My office turned into the laundry room.

For several weeks a pile of clean laundry (a very, very large pile) has been on my desk.  I’ve been exiled to the couch because I can’t muster the courage to spend the hours folding…despite the fact that it’s my favorite chore. (Seriously.)  But I purposefully planned an anniversary party in 10 days so that cleaning would be inevitable.  That said, the kitchen has been outstanding for weeks.  Maybe we can shift our energy to the garage next.  Baby steps here.

I stopped thinking about getting pregnant.

For the past 6 years, it was at the forefront of my mind.  I still think about it every now and then, but honestly – everyone else is thinking about me getting pregnant more than I am!  To clarify though, it’s not because we’re done trying.  The hubby will be undergoing a pretty serious surgery this month, and we’re waiting until he’s done healing to start up again.  Then we’ll be pursuing an IUI right out of the gate.  So for the first time in years – it’s kind of nice to just…not worry about it.  People always say that’s when it happens – but I 100% guarantee that it won’t…unless the twinkle in his eye can magically float over to my fallopian tube during his recovery.  ;)

To be honest, there’s no shortage of little baby girls in my life right now – and handing them back to their mothers when they poop is the greatest.

I am still driving a gas-guzzling pickup.

Since totaling my car, we’re still stuck with this big blue beast while deciding on a new ride.  While environmentally hazardous, watching me dismount the driver’s seat certainly is entertaining.

I’m in the midst of following through with over-ambition.

I’m writing blog posts, e-books, recording workshop videos, getting drafts done, coding websites, and basically haven’t moved from my seat but once a day to get in a little exercise and make meals.  I’m sure it will all be worth it once I’m done, and staying on schedule is seriously nice.  I suppose it’s time to make up for the weeks spent running miles and miles each week to prepare for the race.  Maybe I should Google ‘consistency’?

I haven’t scooped the cat litter in almost 2 years.

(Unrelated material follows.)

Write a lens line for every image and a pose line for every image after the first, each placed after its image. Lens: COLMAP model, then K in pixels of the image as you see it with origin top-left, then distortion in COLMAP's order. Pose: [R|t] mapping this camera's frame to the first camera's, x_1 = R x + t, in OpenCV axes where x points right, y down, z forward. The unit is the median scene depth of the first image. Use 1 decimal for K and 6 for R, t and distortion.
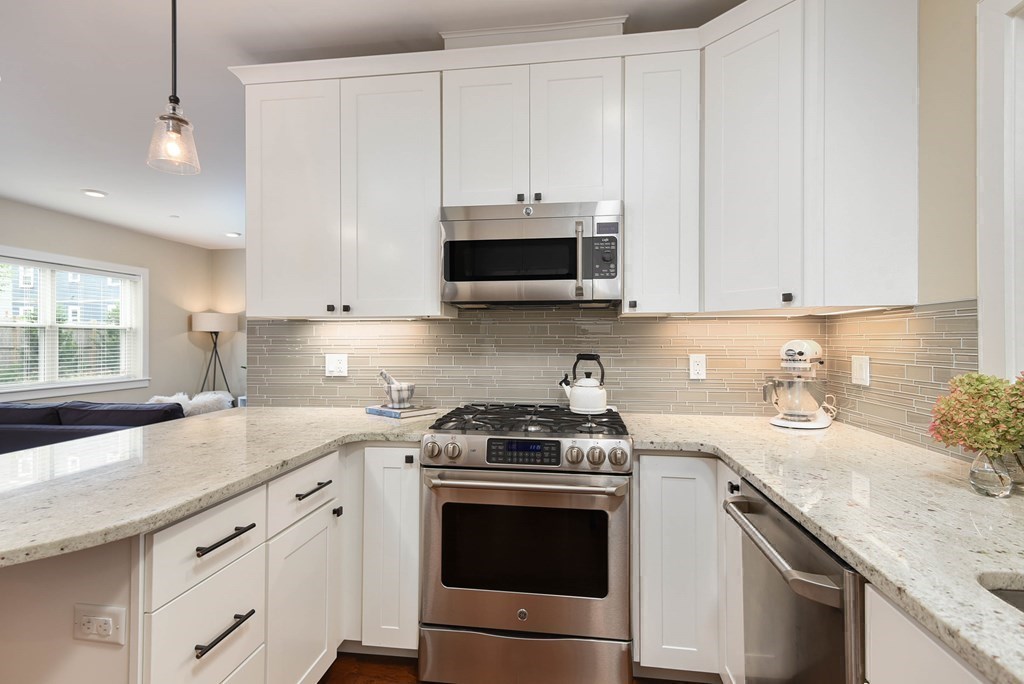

Try not to picture a heaping mound of cat crap in my house, because my husband does it religiously.  Since he does it so often, I don’t even consider it part of my routine or even THINK about it.  Then the other day we both realized I haven’t done it a single time since moving to the new house and I wanted to crawl into a hole a die.

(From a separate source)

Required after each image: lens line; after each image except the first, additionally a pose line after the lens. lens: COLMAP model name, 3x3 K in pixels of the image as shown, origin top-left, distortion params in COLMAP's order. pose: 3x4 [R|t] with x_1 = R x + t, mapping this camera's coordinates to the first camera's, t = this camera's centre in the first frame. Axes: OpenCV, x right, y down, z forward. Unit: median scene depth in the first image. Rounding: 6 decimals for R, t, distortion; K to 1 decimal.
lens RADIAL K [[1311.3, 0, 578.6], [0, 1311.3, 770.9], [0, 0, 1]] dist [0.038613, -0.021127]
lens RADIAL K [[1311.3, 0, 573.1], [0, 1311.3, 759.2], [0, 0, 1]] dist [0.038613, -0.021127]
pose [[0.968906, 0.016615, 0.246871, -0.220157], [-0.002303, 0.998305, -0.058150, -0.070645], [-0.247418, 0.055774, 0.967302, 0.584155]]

Teaching online is harder than I thought.

I teach online classes, and the entire dynamic has changed since I first started a few years ago.  In all fairness, I was the one who changed it and actually think this method works MUCH better because students can study on their own time.  This means procrastination and technical difficulties can absolutely NOT get in the way, because all the materials have to be available immediately to download.  Today I re-recorded a video 5 times and just about cried on the sixth (and successful) attempt.  The term ‘learning curve’ is both incredibly accurate and ironic.

and on a positive note….

My husband and I are becoming business partners.

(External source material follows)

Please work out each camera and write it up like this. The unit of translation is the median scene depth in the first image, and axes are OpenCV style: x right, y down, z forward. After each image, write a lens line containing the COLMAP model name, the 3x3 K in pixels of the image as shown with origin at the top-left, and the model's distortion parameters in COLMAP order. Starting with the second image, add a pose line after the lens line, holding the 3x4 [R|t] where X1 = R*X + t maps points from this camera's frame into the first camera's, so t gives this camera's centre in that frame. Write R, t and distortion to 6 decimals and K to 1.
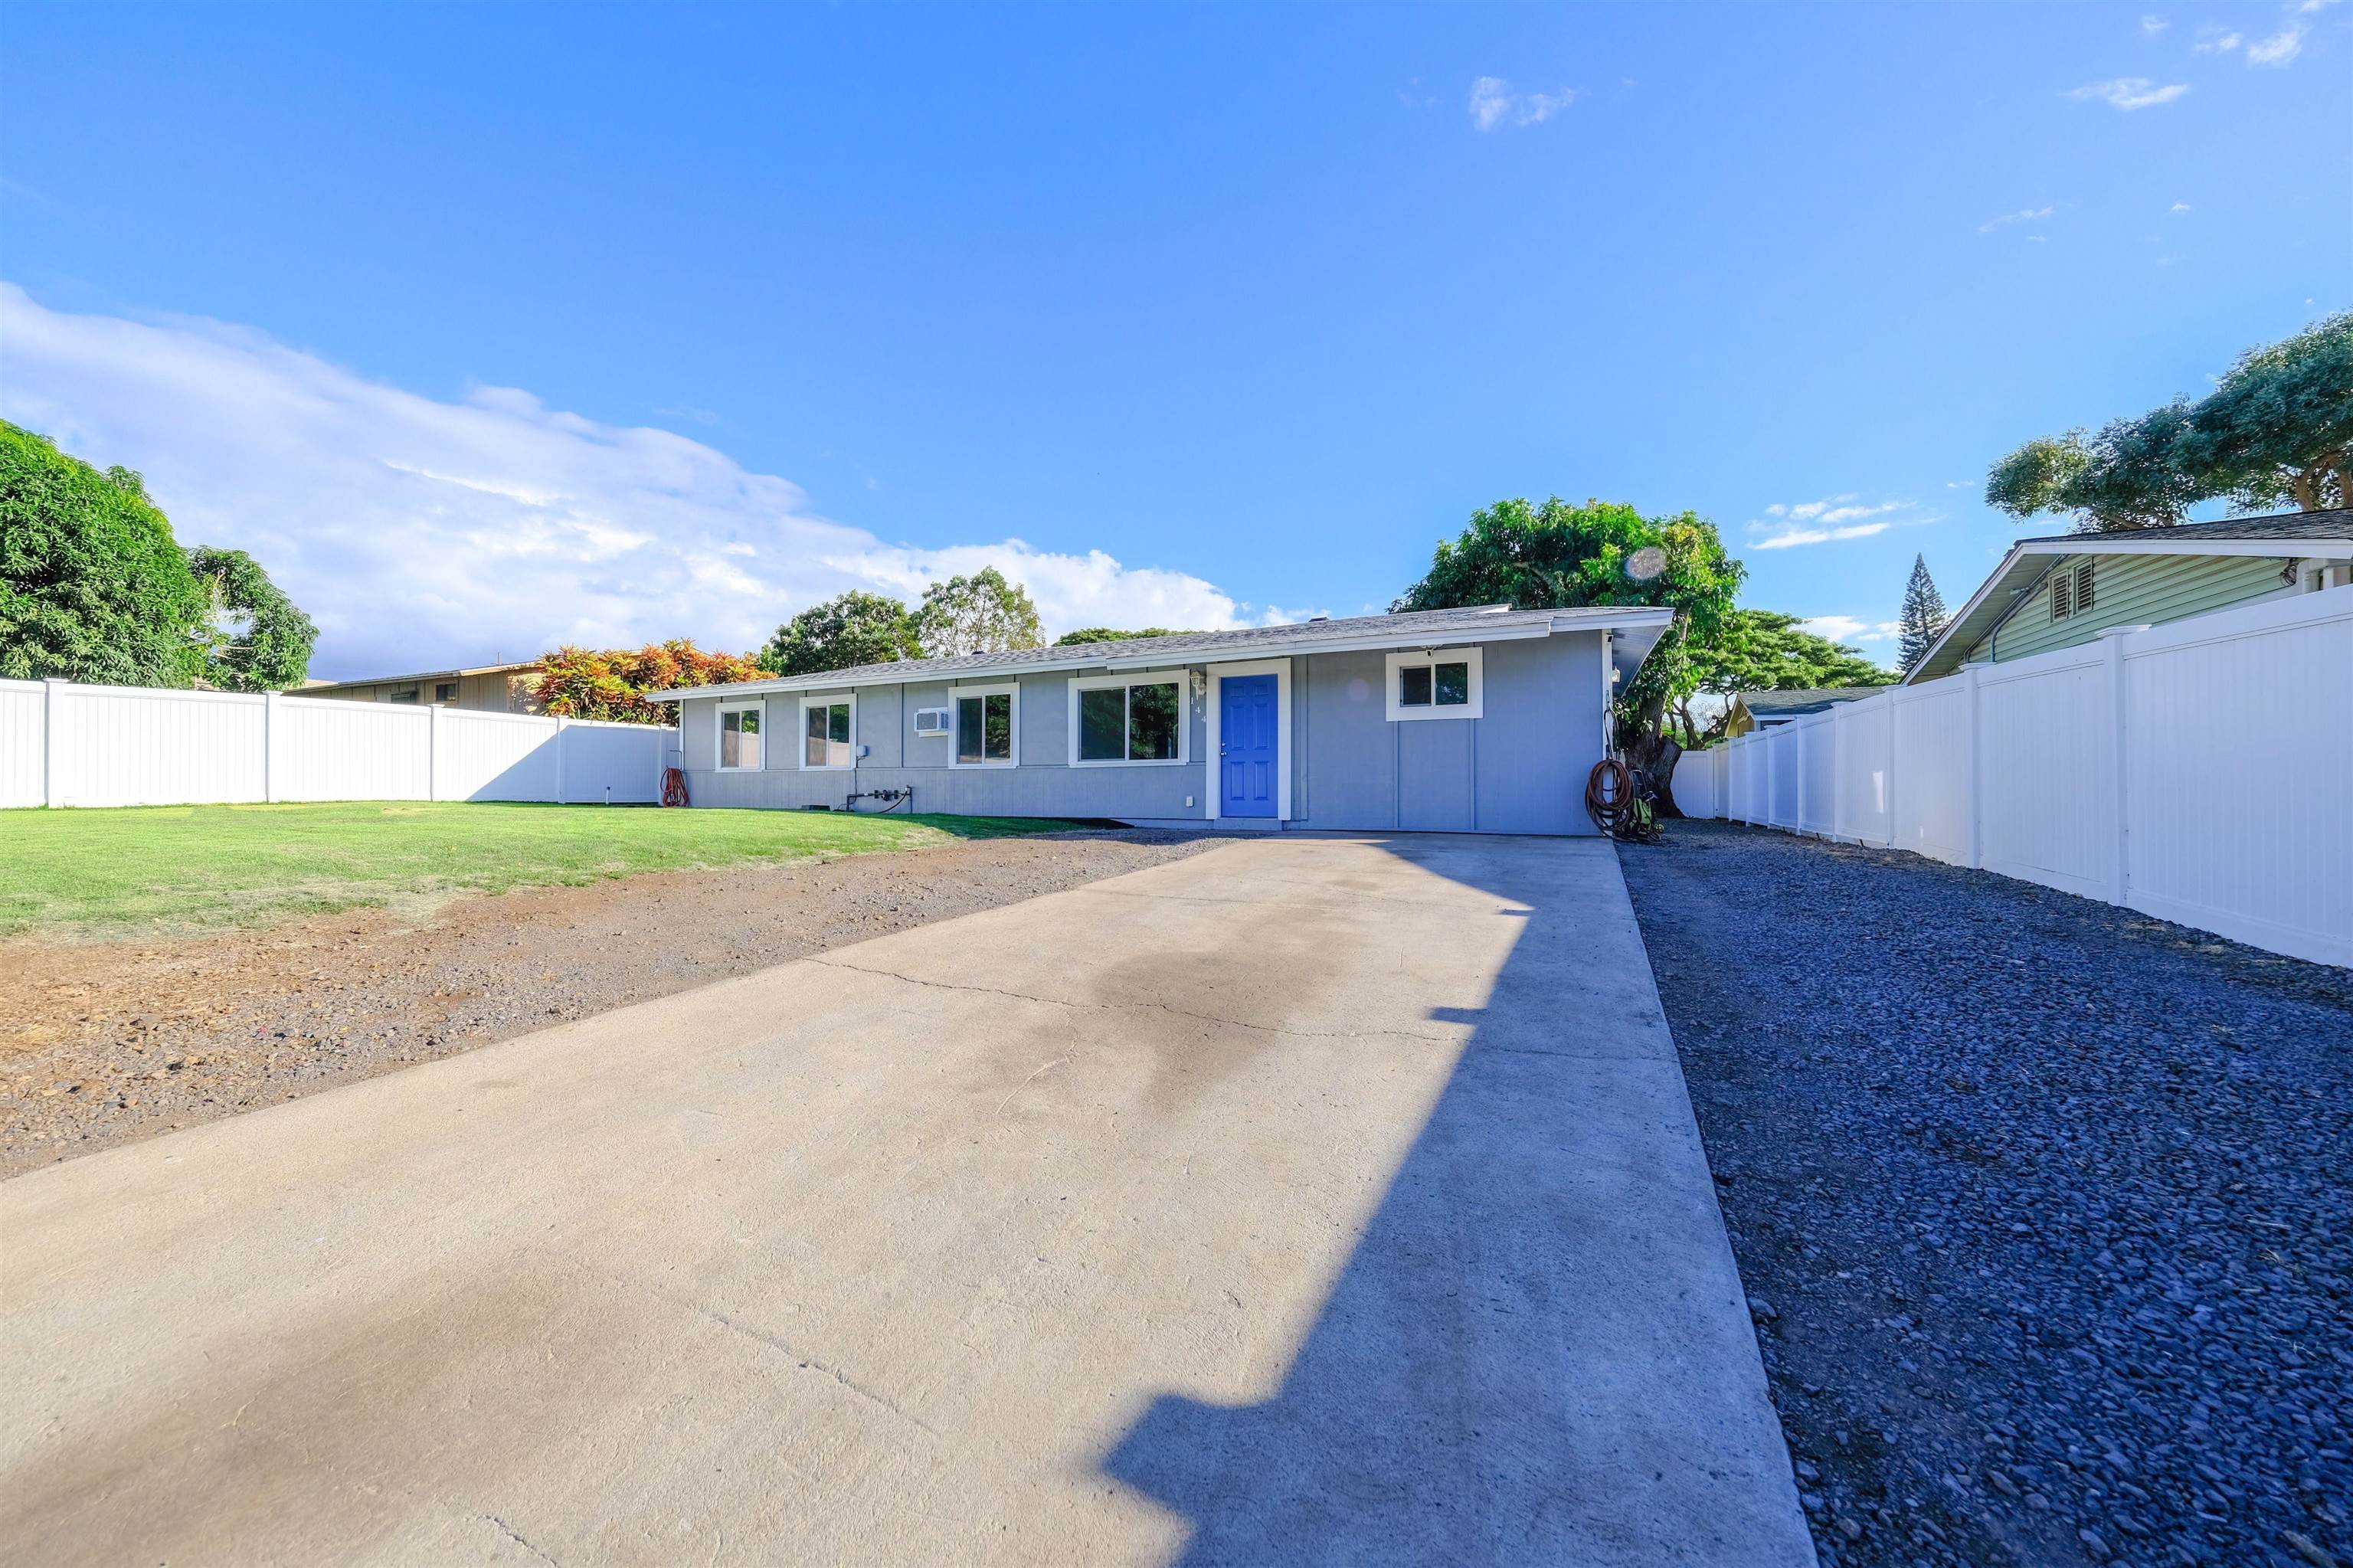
lens RADIAL K [[839.2, 0, 1150.3], [0, 839.2, 785.8], [0, 0, 1]] dist [-0.009327, 0.005138]
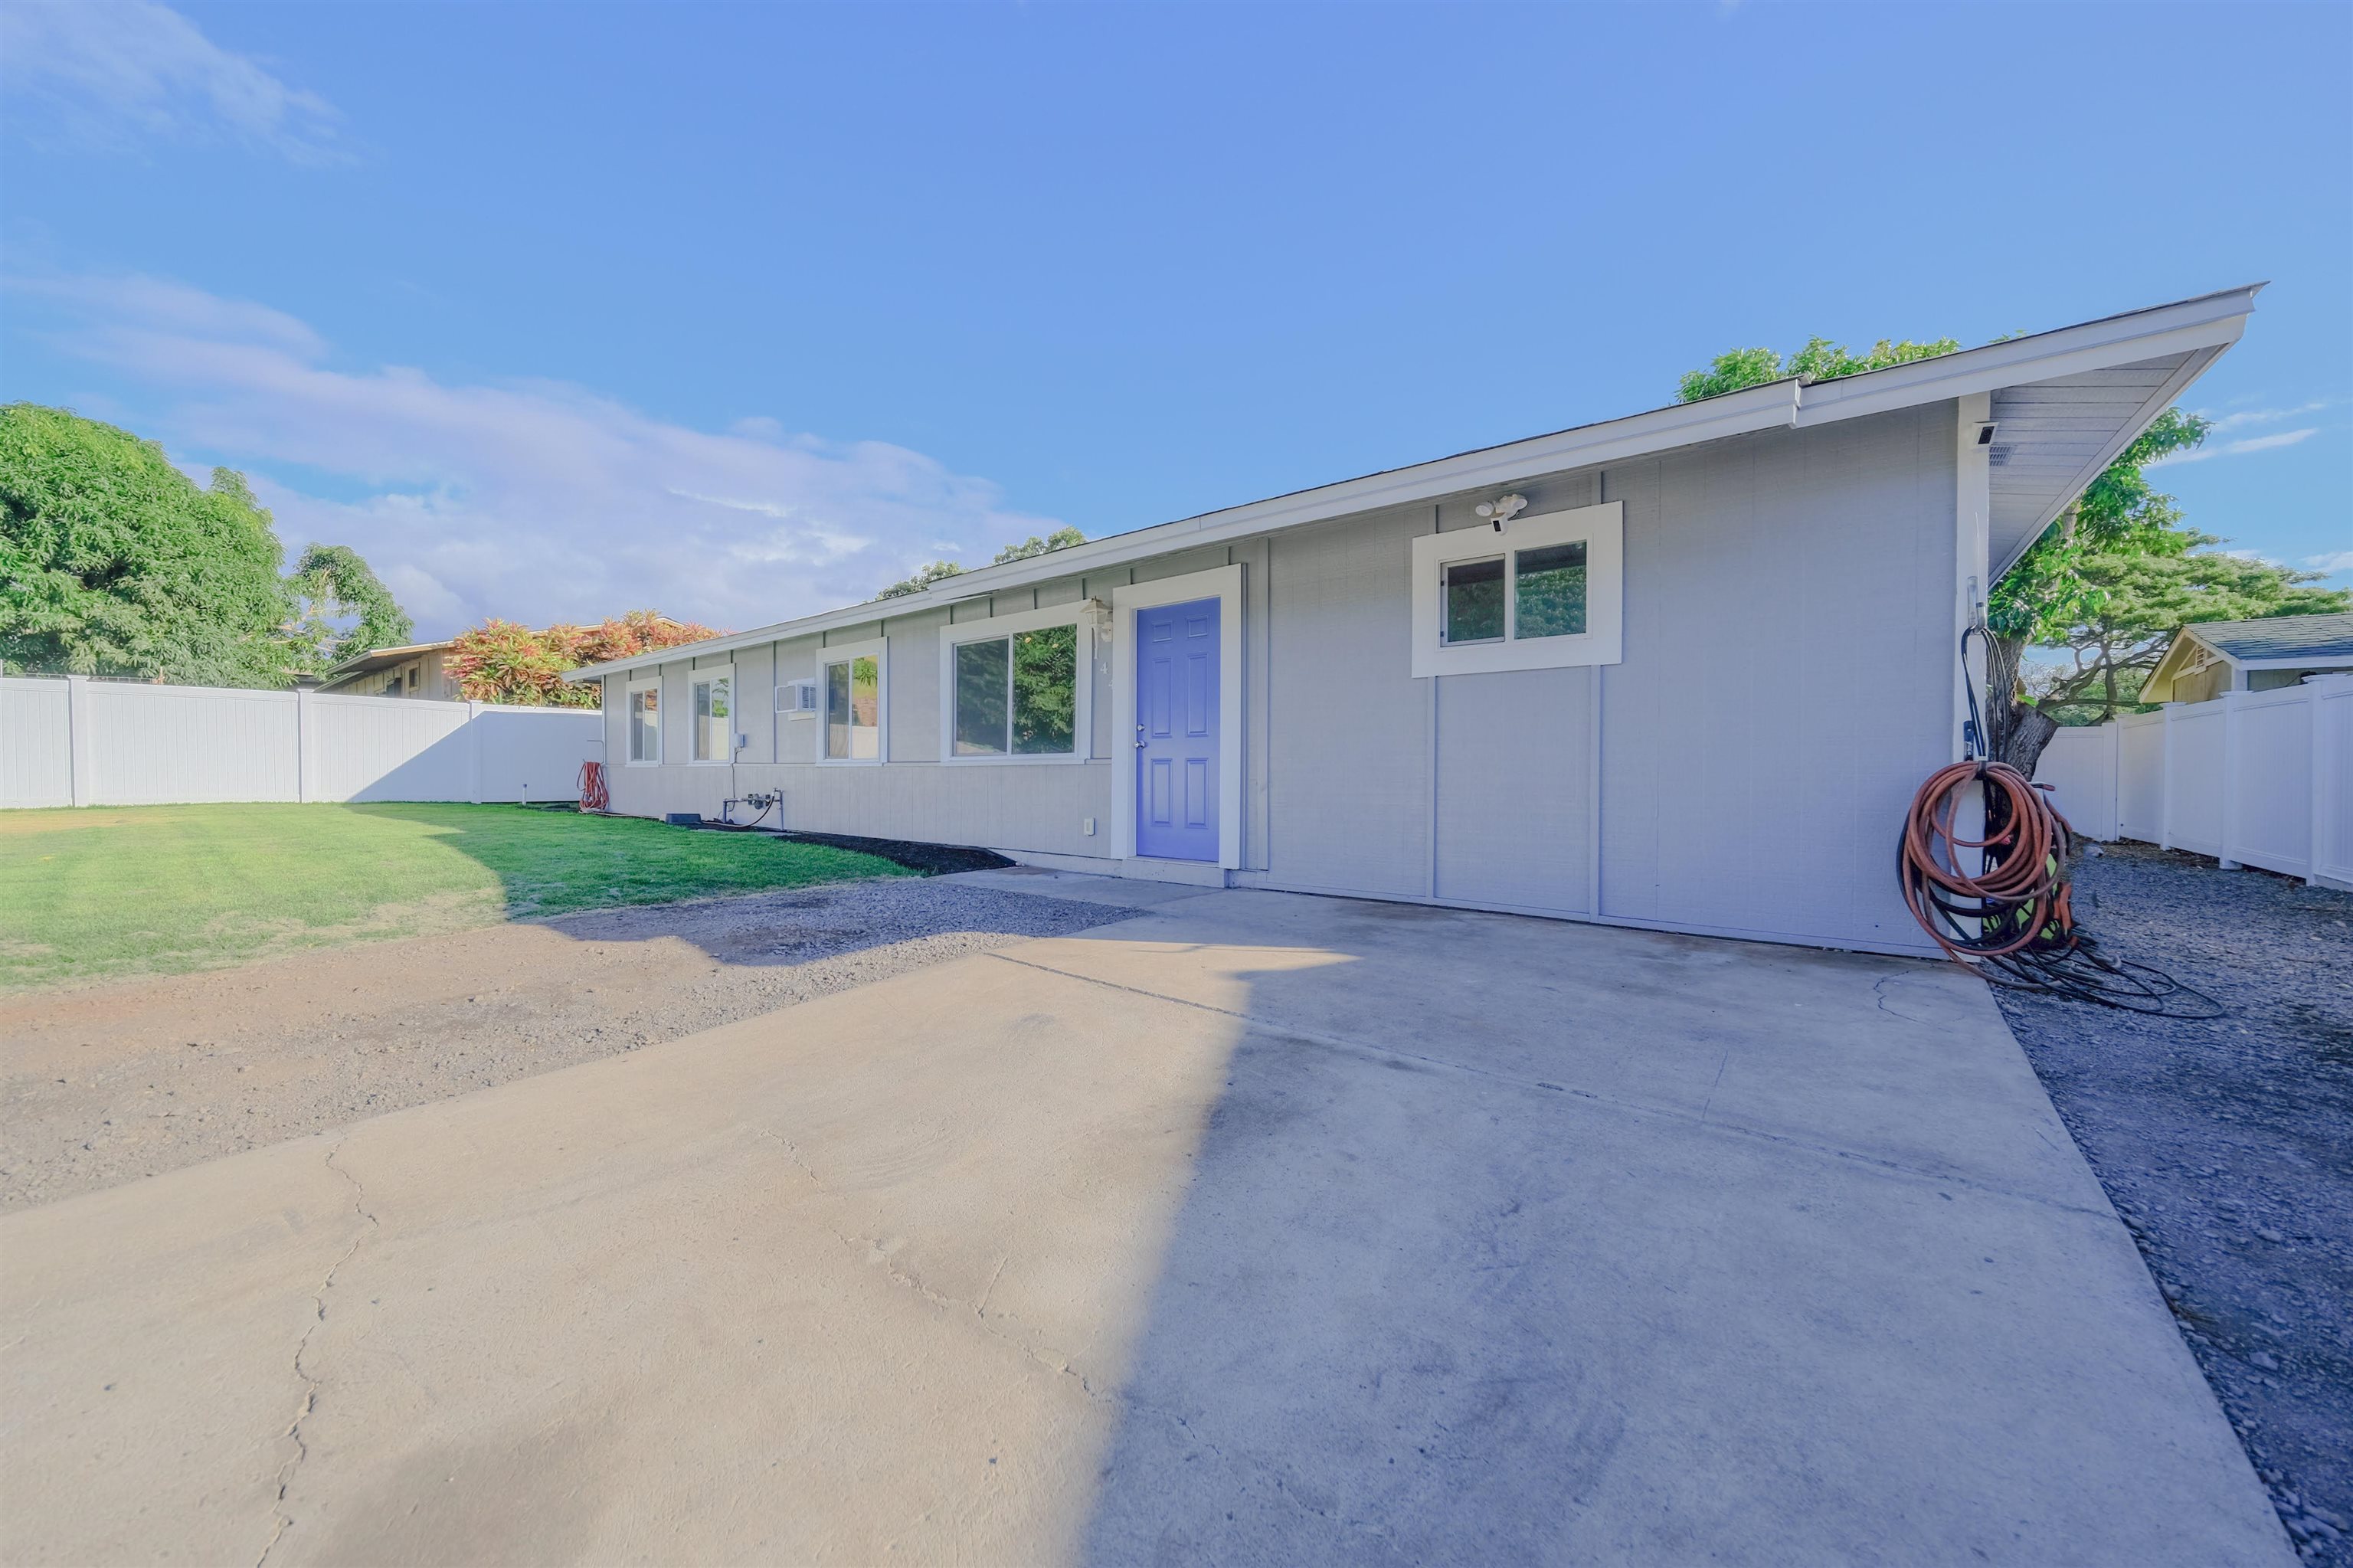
lens RADIAL K [[839.2, 0, 1150.3], [0, 839.2, 785.8], [0, 0, 1]] dist [-0.009327, 0.005138]
pose [[0.976512, 0.004444, -0.215419, 0.144922], [0.000537, 0.999734, 0.023058, -0.015495], [0.215464, -0.022632, 0.976249, 0.299223]]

Locally, there’s little in the way of savvy social media experts or web designers.  So we’ve decided to join forces and bring the expertise offered internationally to a local level, and really help our community.  There are several ad agencies that focus on TV, radio, etc…. but having a company that focuses on new media only, along with excellent design, and a dramatically different style than anything I’ve done in the past is something I’ve wanted to do for awhile.  Looking forward to moving up in the world!

I’ve never been so happy to never be lonely.

I value my quiet time, but probably the absolute best thing going on in my life right now is that we’re just minutes away from both our families and friends.  Getting everyone together means the house is always packed with bustling kids, adults laughing at inappropriate jokes, salsa, spirits, fighting, religious debates, snuggling babies, running, etc… together.

I do miss these two though.  They’re my little brother’s children.  How he produced something this adorable…I will never know.  Starting a “move to Idaho” fun soon. :)

And that’s where I am!  I promise, at some point I’ll share my tips on bobby pin storage.